Według Clarka ignorowanie powinno wyglądać tak:
1. Szybko przestań skupiać na dziecku swoją uwagę.
2. Odmów udziału w dyskusji, kłótni czy rozmowie.
3. Odwróć swoją głowę i unikaj kontaktu wzrokowego.
4. Nie pokazuj swoim zachowaniem, że jesteś zły lub
wściekły.
5. Udawaj, że jesteś mocno zajęty jakąś czynnością
lub wyjdź z pomieszczenia.
6. Upewnij się, czy niepożądane zachowanie dziecka
nie przynosi mu innej nagrody niż twoja uwaga.

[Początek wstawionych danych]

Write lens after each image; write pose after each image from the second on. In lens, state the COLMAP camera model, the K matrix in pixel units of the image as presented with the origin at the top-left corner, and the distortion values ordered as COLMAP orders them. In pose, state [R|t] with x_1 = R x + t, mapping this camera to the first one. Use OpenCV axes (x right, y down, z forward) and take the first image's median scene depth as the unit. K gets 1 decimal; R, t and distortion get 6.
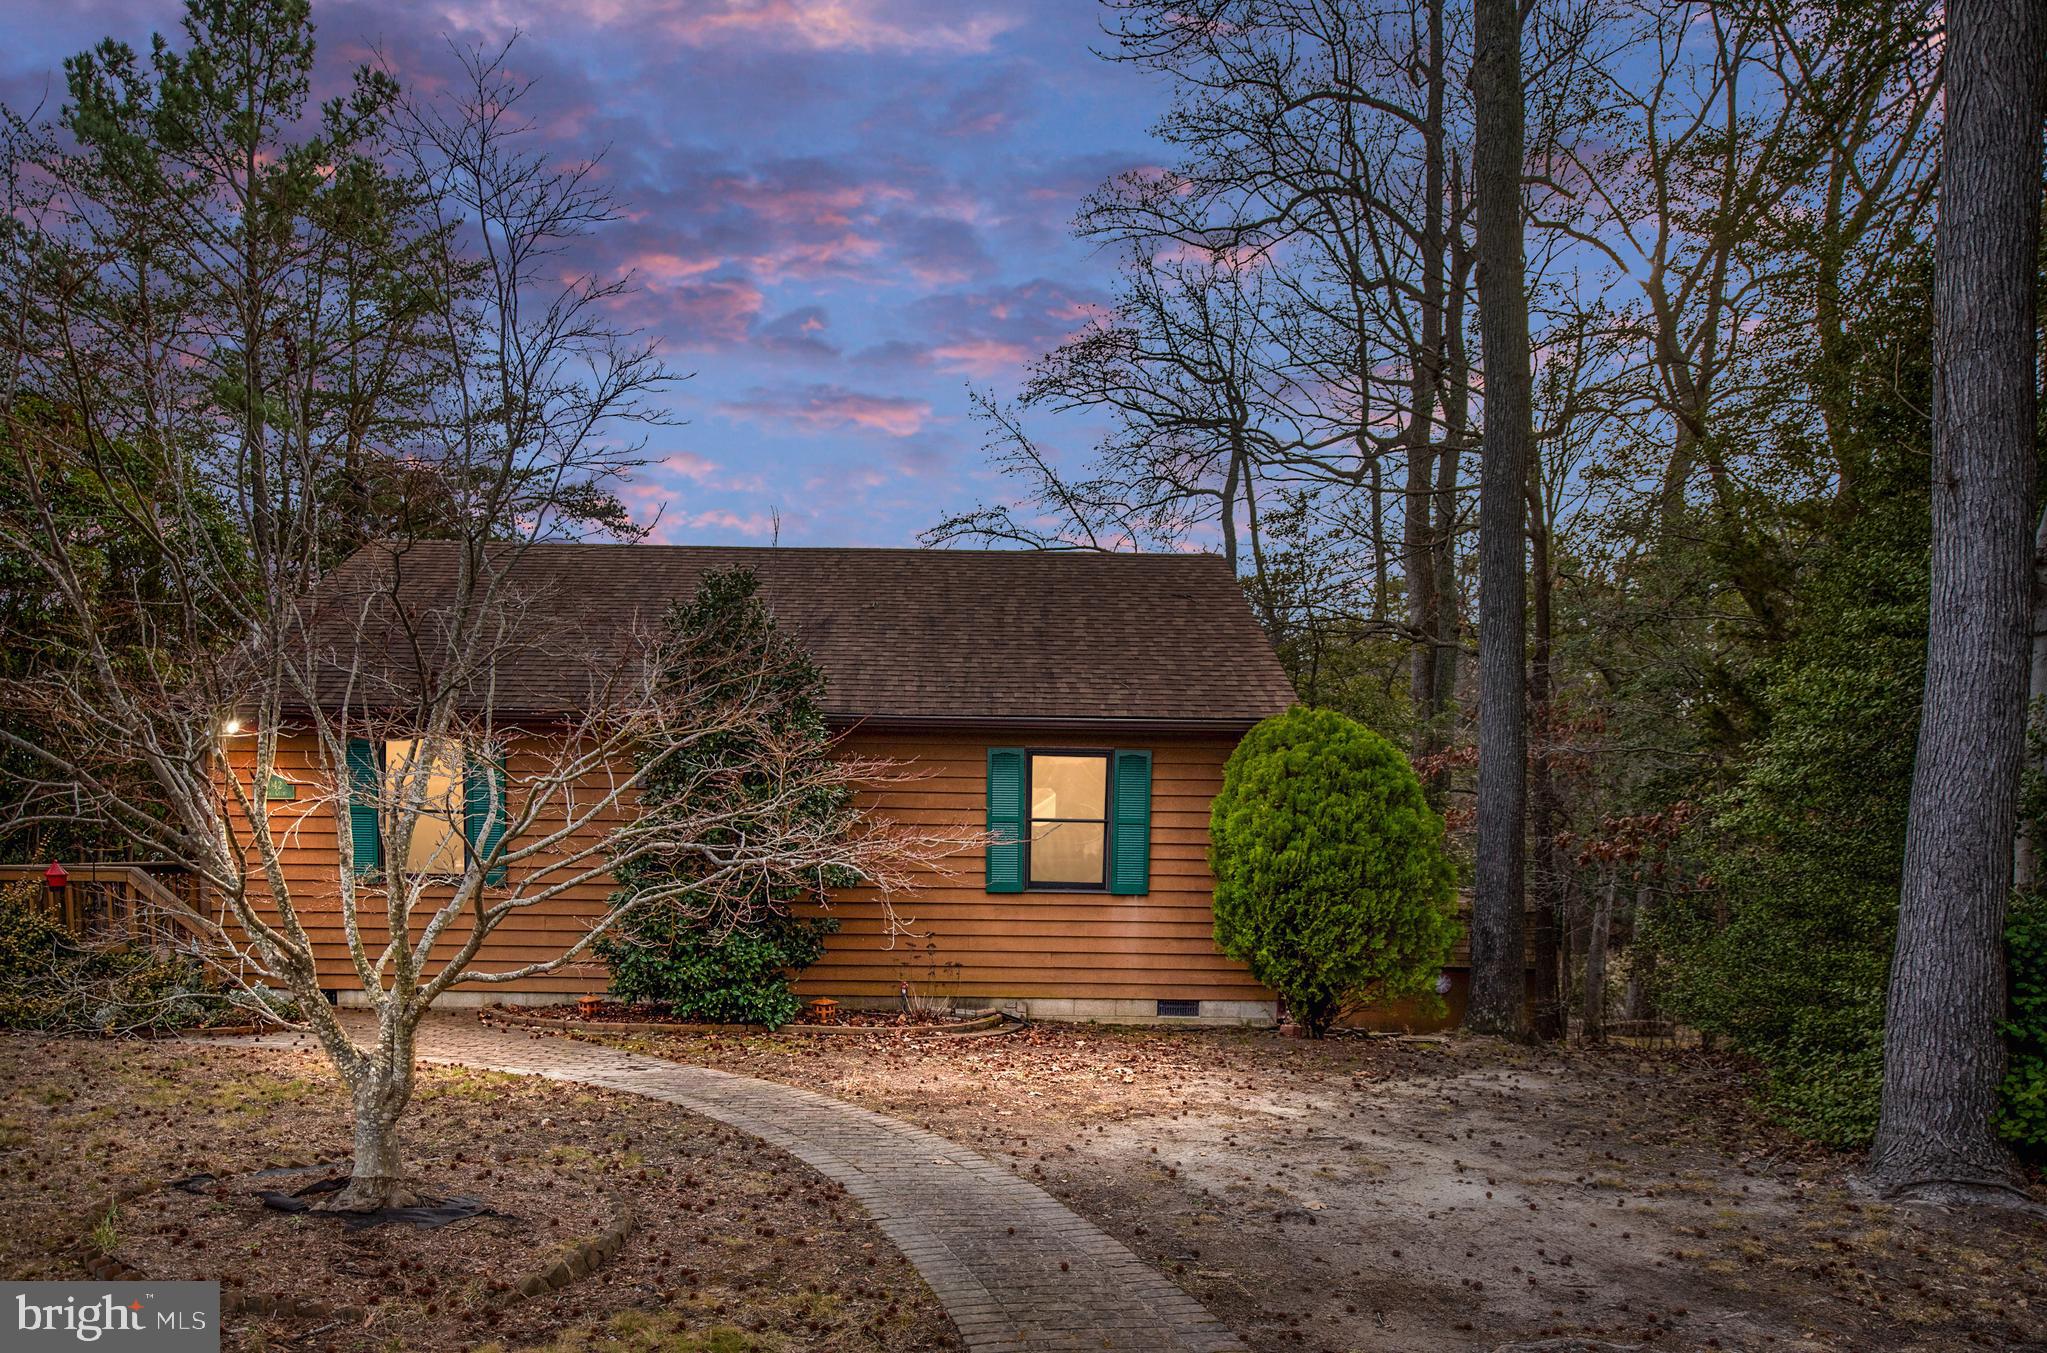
lens RADIAL K [[1328.8, 0, 1023.5], [0, 1328.8, 676.5], [0, 0, 1]] dist [-0.000235, -0.000236]
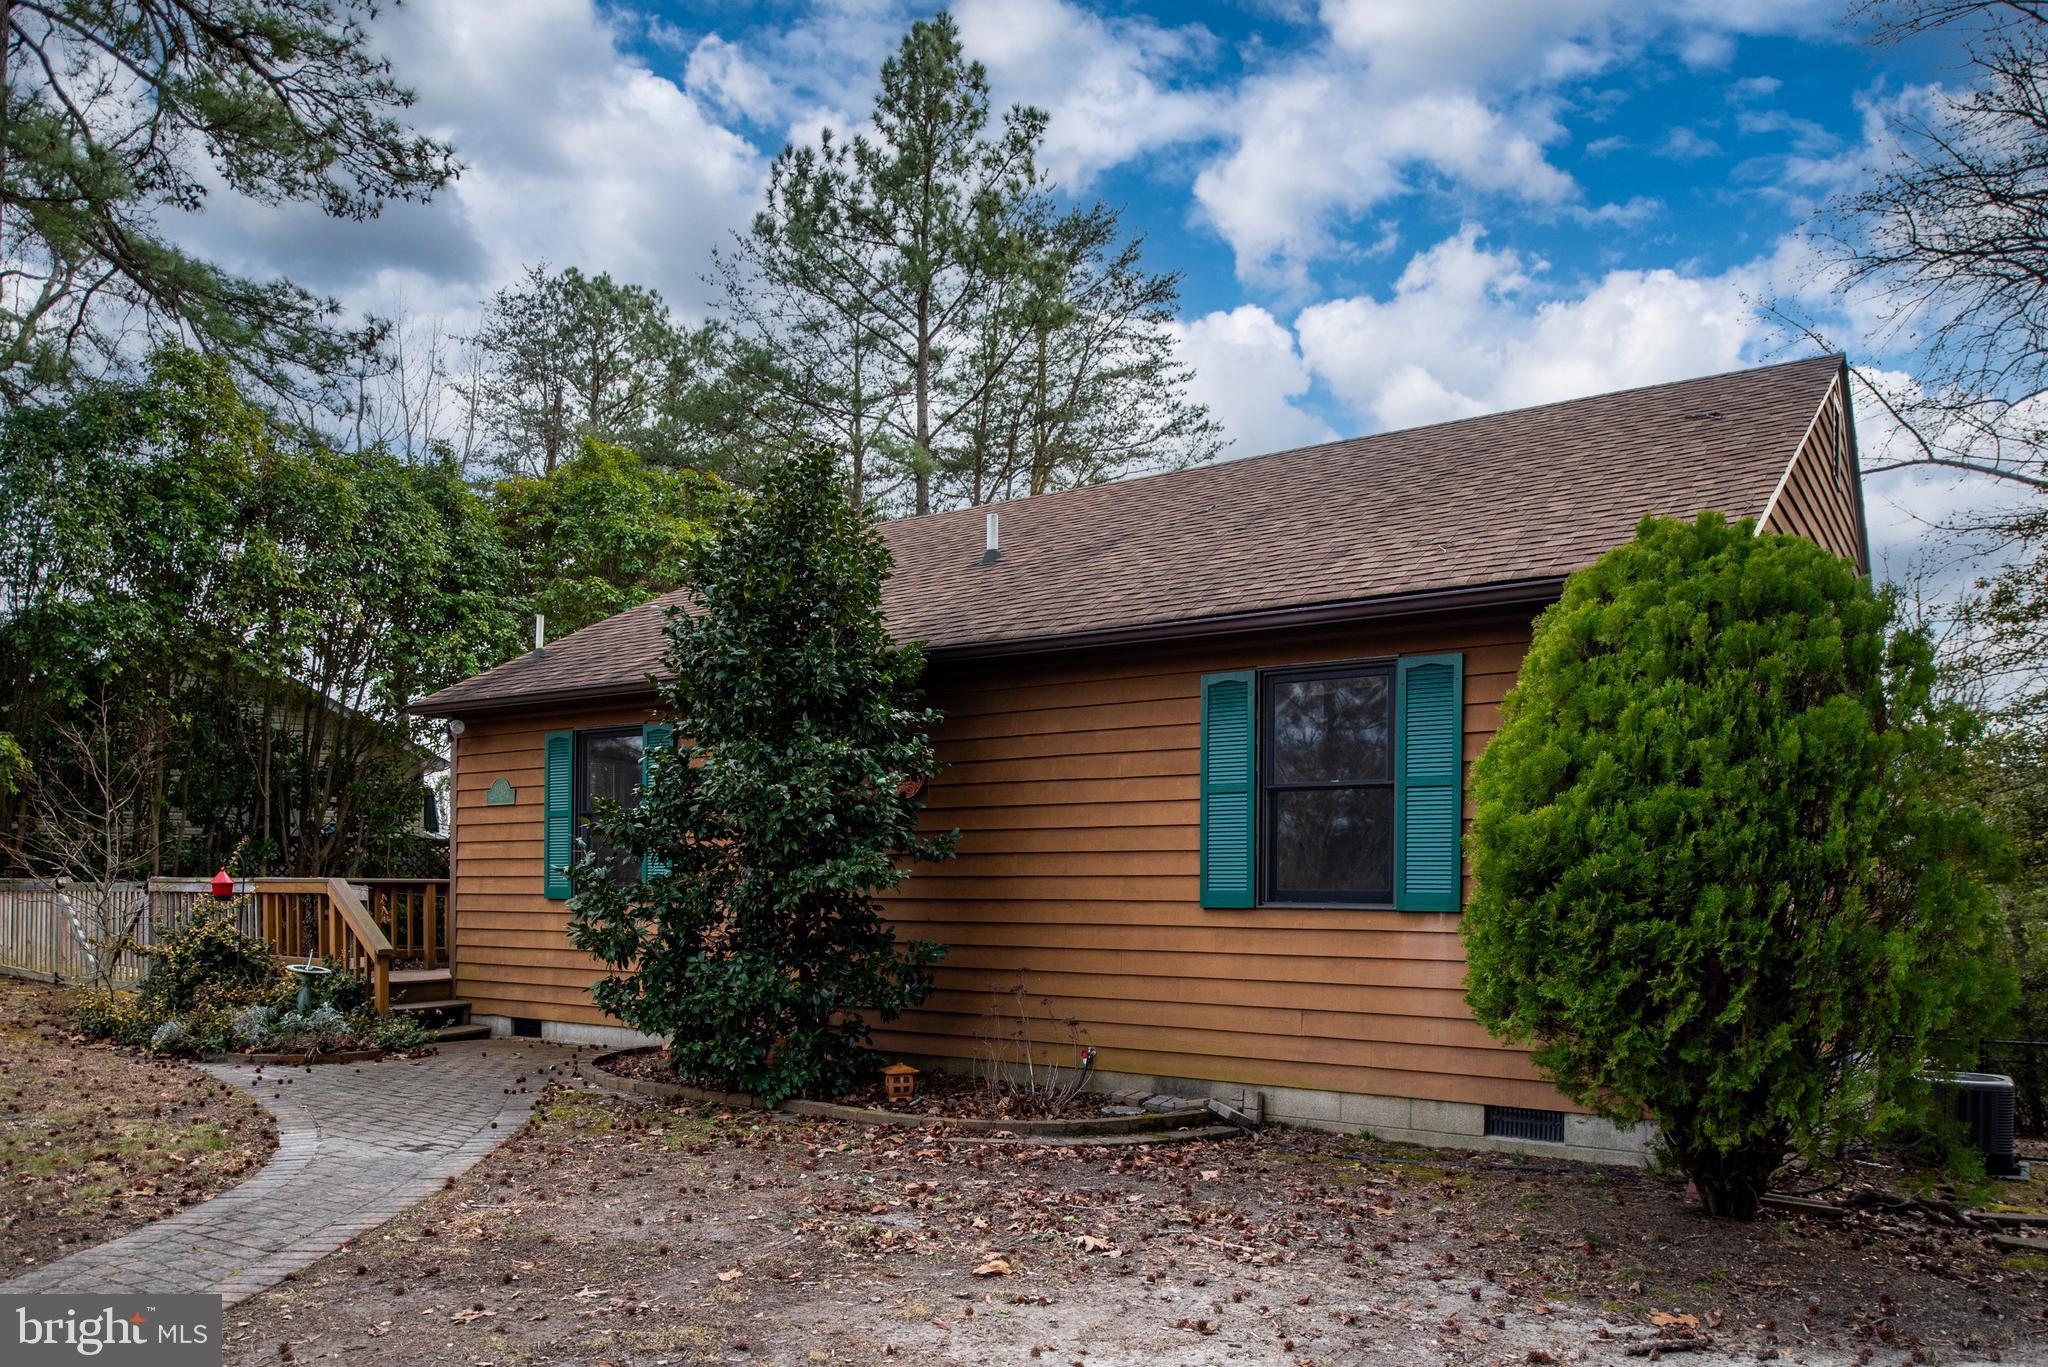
lens RADIAL K [[1426.3, 0, 1024.0], [0, 1426.3, 683.5], [0, 0, 1]] dist [-0.000316, -0.001383]
pose [[0.821791, -0.088368, -0.562894, 0.288685], [0.077966, 0.996048, -0.042543, 0.081842], [0.564429, -0.008925, 0.825433, 0.415037]]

7. Daj swojemu dziecku dużo uwagi w momencie, gdy
przerwie niepożądane zachowanie.
Metoda przerwy w
grze (time out) czyli odesłanie w nudne miejsce (izolowanie od
wzmocnień pozytywnych): jeżeli dziecko nie przerwie zachowania niepożądanego po
ostrzeżeniu (zapowiedzeniu konsekwencji) to odsyłamy go w nudne, pozbawione
pozytywnych bodźców miejsce (np. krzesło stojące przodem do ściany, włas ny pokój, łazienka, podłoga w przedpokoju),
najczęściej na tyle minut, ile lat ma dziecko.
Zasada przerwy w
grze oznacza odsunięcie dziecka od nagród, przyjemności, naszej uwagi,
interesujących dla niego aktywności. Miejsce musi
być nudne dla danego dziecka – jeżeli dziecko w czasie odesłania będzie robiło
coś ciekawego, wtedy technika ta nie zadziała. Ważne jest też doprowadzanie jej
do końca; czasami potrzebne jest wsparcie drugiego rodzica. Informujemy dziecko
o niej krótko (używamy mniej niż 10 słów). W jej trakcie nie rozmawiamy, nie
dyskutujemy z dzieckiem, nie utrzymujemy też kontaktu wzrokowego (obserwujemy
tylko jego zachowanie). Każda próba przerwania wydłuża konsekwencje o jedną minutę. Pomocny może być
minutnik („To minutnik decyduje, kiedy jest koniec kary”; „Jeśli wstajesz to
minutnik musi dodać jedną minutę”).
Metoda przerwy w grze może być łączona z wyliczaniem
czyli np. po odmowie przerwania czynności rodzic najpierw liczy do trzech w
odstępach około pięciu sekund, jeżeli dziecko nie przerwie wykonania czynności
zanim padnie „trzy” to wtedy jest odsyłane do nudnego miejsca. Oczywiście też
informujemy dziecko o odliczaniu.
Metoda ta z reguły sprawdza się u młodszych dzieci.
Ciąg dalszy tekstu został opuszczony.